SET EXERCISE:
Copy out, exactly, the stretch of the records from the start through the line containing "family: Scrophulariaceae".

DATA FOR THIS TASK:
::::::

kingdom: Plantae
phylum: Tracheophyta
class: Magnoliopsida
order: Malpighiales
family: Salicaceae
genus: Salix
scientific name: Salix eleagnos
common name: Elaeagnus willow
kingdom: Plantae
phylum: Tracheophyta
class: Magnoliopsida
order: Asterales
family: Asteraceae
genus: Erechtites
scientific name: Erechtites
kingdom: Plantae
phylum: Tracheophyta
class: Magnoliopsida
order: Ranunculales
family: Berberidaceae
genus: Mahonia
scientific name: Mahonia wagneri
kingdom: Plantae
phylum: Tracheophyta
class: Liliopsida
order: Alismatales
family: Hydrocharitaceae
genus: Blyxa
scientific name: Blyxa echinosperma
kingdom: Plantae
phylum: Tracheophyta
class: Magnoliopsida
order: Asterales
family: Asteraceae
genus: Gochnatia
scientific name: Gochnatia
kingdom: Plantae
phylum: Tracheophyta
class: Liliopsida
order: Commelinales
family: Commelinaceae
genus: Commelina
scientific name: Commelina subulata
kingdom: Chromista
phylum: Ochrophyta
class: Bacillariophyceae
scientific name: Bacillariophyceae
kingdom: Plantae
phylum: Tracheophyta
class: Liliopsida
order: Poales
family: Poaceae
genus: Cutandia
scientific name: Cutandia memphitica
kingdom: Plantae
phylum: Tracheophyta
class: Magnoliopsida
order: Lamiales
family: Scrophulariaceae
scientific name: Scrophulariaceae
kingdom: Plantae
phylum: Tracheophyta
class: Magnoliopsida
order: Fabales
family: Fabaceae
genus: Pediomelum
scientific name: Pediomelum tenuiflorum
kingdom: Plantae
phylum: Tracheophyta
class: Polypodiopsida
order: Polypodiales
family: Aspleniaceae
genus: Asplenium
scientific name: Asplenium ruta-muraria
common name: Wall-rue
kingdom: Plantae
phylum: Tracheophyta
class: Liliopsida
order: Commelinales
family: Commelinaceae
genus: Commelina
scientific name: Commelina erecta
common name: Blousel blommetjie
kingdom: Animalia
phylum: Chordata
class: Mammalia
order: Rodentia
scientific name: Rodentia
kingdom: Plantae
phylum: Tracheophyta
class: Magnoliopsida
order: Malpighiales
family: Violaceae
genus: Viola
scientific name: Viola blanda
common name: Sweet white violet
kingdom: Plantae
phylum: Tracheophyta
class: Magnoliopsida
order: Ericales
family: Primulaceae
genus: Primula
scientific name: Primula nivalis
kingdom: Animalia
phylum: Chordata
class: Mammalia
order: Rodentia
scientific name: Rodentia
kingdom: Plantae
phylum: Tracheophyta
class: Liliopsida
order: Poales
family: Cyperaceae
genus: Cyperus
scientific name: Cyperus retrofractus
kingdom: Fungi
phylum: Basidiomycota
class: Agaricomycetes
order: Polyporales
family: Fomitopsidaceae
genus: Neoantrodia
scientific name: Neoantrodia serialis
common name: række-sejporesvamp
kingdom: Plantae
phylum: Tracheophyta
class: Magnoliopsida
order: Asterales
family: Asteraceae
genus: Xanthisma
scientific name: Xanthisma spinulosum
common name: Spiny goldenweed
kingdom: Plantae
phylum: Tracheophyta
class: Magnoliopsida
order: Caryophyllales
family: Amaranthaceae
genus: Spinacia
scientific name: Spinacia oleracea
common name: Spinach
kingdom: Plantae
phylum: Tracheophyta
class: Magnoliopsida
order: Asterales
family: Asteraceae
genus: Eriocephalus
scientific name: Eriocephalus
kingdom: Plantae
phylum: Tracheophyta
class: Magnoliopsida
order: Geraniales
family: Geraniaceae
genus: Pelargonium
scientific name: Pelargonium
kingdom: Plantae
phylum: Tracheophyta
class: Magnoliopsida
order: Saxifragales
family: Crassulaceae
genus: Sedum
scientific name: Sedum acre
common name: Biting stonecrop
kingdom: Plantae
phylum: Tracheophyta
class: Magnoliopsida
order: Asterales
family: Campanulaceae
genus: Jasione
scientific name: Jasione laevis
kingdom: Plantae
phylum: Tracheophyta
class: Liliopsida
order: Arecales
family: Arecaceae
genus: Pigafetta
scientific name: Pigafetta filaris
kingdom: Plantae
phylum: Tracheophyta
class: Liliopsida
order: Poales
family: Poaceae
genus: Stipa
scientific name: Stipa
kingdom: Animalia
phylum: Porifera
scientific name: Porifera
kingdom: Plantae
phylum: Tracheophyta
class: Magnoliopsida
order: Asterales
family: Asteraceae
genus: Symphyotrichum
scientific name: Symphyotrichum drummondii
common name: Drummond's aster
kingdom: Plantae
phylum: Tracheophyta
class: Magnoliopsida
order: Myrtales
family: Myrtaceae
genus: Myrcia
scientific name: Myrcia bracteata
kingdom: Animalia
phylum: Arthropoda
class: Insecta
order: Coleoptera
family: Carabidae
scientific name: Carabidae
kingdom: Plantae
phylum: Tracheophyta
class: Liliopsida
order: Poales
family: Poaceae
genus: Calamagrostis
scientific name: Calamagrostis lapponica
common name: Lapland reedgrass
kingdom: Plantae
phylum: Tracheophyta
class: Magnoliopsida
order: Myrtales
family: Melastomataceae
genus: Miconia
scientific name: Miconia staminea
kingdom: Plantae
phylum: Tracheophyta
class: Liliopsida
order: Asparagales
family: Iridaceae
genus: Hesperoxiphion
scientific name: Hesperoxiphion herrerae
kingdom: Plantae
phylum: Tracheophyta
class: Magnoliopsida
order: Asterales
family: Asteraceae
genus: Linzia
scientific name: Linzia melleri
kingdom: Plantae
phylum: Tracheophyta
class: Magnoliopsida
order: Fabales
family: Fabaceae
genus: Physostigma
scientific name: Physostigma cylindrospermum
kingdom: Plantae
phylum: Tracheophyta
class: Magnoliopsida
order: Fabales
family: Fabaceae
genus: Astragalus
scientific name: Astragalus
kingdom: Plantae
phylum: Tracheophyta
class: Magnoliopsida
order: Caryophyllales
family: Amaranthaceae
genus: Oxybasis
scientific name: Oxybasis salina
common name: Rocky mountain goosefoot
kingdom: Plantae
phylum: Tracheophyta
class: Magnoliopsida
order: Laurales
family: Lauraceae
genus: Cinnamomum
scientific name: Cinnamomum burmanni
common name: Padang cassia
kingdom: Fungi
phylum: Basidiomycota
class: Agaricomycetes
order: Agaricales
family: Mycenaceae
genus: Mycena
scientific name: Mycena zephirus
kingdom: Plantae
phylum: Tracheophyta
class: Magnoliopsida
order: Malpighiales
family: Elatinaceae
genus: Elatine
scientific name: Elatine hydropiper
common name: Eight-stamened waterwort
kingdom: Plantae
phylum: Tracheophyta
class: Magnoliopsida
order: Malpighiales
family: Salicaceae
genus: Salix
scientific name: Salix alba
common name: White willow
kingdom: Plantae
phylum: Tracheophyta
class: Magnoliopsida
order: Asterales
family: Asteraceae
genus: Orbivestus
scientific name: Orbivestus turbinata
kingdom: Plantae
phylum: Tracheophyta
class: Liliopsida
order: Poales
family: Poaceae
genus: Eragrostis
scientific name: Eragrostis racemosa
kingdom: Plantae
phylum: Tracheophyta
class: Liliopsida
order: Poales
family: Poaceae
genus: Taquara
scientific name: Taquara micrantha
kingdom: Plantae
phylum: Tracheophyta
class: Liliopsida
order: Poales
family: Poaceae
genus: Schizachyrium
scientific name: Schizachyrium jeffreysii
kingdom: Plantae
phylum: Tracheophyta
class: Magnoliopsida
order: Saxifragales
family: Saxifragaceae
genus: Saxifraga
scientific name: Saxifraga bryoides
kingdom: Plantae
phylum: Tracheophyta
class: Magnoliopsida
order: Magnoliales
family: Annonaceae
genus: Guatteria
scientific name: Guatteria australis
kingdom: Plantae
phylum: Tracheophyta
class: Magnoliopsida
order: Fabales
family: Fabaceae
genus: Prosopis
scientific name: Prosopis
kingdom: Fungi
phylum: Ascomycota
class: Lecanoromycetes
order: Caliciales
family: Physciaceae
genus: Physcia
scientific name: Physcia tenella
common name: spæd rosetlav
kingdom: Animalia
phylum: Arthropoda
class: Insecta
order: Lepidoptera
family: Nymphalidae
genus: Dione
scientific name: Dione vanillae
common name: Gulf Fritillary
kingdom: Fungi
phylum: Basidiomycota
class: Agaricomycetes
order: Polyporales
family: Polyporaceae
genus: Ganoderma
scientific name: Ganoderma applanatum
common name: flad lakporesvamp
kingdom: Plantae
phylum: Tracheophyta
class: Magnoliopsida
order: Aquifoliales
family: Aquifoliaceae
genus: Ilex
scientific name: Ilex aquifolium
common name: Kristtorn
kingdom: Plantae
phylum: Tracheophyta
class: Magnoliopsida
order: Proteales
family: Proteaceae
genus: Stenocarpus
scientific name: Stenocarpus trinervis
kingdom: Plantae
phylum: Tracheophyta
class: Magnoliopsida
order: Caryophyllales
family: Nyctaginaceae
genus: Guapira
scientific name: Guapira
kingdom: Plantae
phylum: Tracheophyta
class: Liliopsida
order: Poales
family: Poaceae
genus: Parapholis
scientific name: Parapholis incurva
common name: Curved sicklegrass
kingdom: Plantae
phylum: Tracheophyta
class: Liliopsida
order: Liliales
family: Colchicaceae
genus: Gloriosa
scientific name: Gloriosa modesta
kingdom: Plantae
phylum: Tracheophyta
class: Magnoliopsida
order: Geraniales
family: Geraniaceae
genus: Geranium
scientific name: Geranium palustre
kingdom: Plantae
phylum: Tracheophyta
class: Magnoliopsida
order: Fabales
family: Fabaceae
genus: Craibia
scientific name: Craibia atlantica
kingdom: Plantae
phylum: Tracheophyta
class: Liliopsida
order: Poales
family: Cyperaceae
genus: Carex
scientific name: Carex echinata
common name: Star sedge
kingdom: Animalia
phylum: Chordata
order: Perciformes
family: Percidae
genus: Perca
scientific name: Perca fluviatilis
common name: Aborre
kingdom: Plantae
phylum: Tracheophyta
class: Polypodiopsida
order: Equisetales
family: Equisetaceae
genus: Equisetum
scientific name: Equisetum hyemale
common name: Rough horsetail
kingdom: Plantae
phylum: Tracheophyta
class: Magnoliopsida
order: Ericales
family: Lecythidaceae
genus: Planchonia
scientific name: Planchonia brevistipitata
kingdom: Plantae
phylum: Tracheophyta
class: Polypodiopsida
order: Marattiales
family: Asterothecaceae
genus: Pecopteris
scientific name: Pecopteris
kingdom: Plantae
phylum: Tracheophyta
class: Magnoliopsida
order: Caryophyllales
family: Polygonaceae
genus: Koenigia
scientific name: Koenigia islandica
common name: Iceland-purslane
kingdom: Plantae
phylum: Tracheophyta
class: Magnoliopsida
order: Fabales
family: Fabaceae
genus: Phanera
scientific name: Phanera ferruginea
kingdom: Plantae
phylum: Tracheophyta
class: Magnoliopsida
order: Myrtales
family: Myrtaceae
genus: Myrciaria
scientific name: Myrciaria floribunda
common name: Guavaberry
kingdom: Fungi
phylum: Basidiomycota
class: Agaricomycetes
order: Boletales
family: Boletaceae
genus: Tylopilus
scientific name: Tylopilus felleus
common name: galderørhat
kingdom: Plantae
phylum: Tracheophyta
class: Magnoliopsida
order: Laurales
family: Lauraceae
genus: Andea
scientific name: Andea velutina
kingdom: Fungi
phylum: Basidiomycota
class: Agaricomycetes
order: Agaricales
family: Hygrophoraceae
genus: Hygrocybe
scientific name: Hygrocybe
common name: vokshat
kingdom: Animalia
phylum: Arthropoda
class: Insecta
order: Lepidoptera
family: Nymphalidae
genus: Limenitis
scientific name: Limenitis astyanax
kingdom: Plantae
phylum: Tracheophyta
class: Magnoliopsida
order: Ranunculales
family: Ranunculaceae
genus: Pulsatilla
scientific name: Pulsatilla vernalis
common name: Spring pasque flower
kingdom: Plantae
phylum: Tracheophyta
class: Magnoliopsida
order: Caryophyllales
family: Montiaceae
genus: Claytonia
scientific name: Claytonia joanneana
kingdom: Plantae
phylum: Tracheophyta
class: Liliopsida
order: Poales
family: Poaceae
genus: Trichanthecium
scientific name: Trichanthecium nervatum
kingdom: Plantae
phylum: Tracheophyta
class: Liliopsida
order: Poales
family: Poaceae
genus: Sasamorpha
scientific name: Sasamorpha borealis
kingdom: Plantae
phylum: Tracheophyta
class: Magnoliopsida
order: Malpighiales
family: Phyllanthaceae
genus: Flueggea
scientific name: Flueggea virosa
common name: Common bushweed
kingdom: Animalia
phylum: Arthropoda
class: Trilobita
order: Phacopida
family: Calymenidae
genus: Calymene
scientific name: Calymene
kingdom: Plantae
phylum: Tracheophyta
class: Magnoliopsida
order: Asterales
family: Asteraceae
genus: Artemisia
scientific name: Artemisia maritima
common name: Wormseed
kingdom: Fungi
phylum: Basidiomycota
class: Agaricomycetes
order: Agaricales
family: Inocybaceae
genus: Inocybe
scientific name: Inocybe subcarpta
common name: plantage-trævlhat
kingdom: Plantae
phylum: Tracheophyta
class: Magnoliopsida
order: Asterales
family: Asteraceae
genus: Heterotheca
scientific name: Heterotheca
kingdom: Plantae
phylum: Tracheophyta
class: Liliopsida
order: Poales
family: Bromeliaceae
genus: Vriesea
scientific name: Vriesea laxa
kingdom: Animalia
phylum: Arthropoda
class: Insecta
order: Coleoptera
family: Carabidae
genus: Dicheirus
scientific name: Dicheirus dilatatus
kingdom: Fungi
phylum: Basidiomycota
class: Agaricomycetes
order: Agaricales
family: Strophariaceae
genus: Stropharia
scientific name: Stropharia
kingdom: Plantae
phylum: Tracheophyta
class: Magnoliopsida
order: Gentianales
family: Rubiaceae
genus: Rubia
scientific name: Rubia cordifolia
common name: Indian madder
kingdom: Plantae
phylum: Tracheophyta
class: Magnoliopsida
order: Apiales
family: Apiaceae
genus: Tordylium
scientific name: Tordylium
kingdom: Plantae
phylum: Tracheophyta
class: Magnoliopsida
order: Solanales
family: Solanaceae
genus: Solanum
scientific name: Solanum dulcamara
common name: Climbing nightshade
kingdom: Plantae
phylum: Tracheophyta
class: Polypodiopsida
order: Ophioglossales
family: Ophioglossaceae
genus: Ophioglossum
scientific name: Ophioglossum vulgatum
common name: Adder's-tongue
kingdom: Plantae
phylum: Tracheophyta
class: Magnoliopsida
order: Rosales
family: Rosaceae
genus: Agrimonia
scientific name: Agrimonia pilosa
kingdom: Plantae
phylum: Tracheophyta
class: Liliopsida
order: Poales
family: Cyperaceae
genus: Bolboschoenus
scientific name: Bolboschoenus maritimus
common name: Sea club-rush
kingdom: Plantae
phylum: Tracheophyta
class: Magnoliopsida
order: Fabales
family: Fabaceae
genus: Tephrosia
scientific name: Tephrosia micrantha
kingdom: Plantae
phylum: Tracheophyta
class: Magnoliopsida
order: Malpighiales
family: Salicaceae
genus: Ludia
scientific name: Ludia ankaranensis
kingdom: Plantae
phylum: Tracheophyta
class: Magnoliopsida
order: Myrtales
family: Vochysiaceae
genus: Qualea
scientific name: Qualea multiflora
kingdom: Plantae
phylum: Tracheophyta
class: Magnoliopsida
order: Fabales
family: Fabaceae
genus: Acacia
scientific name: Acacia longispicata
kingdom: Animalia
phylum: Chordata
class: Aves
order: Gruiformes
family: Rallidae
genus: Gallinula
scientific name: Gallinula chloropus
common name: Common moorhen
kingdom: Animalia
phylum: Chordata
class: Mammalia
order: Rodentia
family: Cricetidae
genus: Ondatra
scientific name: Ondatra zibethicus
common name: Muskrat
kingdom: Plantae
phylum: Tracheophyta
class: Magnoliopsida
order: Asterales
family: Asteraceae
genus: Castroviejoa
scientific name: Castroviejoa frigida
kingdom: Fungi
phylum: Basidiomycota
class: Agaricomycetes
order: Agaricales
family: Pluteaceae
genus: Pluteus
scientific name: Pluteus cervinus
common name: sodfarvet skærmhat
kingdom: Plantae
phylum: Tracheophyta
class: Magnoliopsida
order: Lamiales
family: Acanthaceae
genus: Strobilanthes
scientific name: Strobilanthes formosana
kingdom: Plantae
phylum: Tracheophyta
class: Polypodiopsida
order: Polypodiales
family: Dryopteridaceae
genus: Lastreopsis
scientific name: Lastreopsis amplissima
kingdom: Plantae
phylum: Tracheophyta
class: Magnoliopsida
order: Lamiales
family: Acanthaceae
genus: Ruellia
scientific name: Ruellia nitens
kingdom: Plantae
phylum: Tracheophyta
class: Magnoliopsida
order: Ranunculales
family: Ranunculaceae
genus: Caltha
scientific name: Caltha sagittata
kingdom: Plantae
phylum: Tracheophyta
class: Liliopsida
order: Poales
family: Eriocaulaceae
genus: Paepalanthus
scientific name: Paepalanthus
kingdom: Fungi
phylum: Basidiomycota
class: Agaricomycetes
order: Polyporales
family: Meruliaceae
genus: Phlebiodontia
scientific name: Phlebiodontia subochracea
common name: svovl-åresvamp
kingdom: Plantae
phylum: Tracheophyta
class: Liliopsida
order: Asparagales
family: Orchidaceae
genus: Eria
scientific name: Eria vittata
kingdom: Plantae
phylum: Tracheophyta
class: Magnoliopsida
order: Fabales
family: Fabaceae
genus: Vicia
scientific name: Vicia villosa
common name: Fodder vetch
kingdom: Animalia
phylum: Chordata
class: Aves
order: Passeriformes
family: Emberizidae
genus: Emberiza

::::::

THE RESPONSE:
kingdom: Plantae
phylum: Tracheophyta
class: Magnoliopsida
order: Malpighiales
family: Salicaceae
genus: Salix
scientific name: Salix eleagnos
common name: Elaeagnus willow
kingdom: Plantae
phylum: Tracheophyta
class: Magnoliopsida
order: Asterales
family: Asteraceae
genus: Erechtites
scientific name: Erechtites
kingdom: Plantae
phylum: Tracheophyta
class: Magnoliopsida
order: Ranunculales
family: Berberidaceae
genus: Mahonia
scientific name: Mahonia wagneri
kingdom: Plantae
phylum: Tracheophyta
class: Liliopsida
order: Alismatales
family: Hydrocharitaceae
genus: Blyxa
scientific name: Blyxa echinosperma
kingdom: Plantae
phylum: Tracheophyta
class: Magnoliopsida
order: Asterales
family: Asteraceae
genus: Gochnatia
scientific name: Gochnatia
kingdom: Plantae
phylum: Tracheophyta
class: Liliopsida
order: Commelinales
family: Commelinaceae
genus: Commelina
scientific name: Commelina subulata
kingdom: Chromista
phylum: Ochrophyta
class: Bacillariophyceae
scientific name: Bacillariophyceae
kingdom: Plantae
phylum: Tracheophyta
class: Liliopsida
order: Poales
family: Poaceae
genus: Cutandia
scientific name: Cutandia memphitica
kingdom: Plantae
phylum: Tracheophyta
class: Magnoliopsida
order: Lamiales
family: Scrophulariaceae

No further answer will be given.